[TASK REQUIREMENTS]: Having found the line that contains "## \#41 Posted", please retype only it and every line after it up to the end of the entries, exactly as written.

[RAW DATA]:
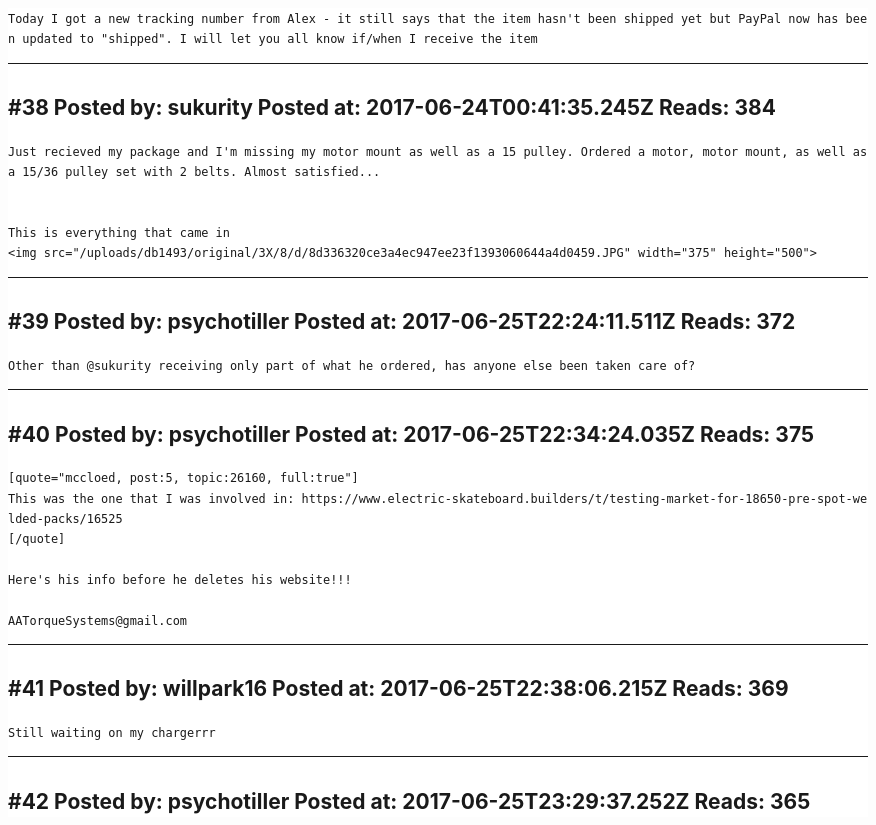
```
Today I got a new tracking number from Alex - it still says that the item hasn't been shipped yet but PayPal now has been updated to "shipped". I will let you all know if/when I receive the item
```

---
## \#38 Posted by: sukurity Posted at: 2017-06-24T00:41:35.245Z Reads: 384

```
Just recieved my package and I'm missing my motor mount as well as a 15 pulley. Ordered a motor, motor mount, as well as a 15/36 pulley set with 2 belts. Almost satisfied...


This is everything that came in
<img src="/uploads/db1493/original/3X/8/d/8d336320ce3a4ec947ee23f1393060644a4d0459.JPG" width="375" height="500">
```

---
## \#39 Posted by: psychotiller Posted at: 2017-06-25T22:24:11.511Z Reads: 372

```
Other than @sukurity receiving only part of what he ordered, has anyone else been taken care of?
```

---
## \#40 Posted by: psychotiller Posted at: 2017-06-25T22:34:24.035Z Reads: 375

```
[quote="mccloed, post:5, topic:26160, full:true"]
This was the one that I was involved in: https://www.electric-skateboard.builders/t/testing-market-for-18650-pre-spot-welded-packs/16525
[/quote]

Here's his info before he deletes his website!!!

AATorqueSystems@gmail.com
```

---
## \#41 Posted by: willpark16 Posted at: 2017-06-25T22:38:06.215Z Reads: 369

```
Still waiting on my chargerrr
```

---
## \#42 Posted by: psychotiller Posted at: 2017-06-25T23:29:37.252Z Reads: 365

[TASK RESULT]:
## \#41 Posted by: willpark16 Posted at: 2017-06-25T22:38:06.215Z Reads: 369

```
Still waiting on my chargerrr
```

---
## \#42 Posted by: psychotiller Posted at: 2017-06-25T23:29:37.252Z Reads: 365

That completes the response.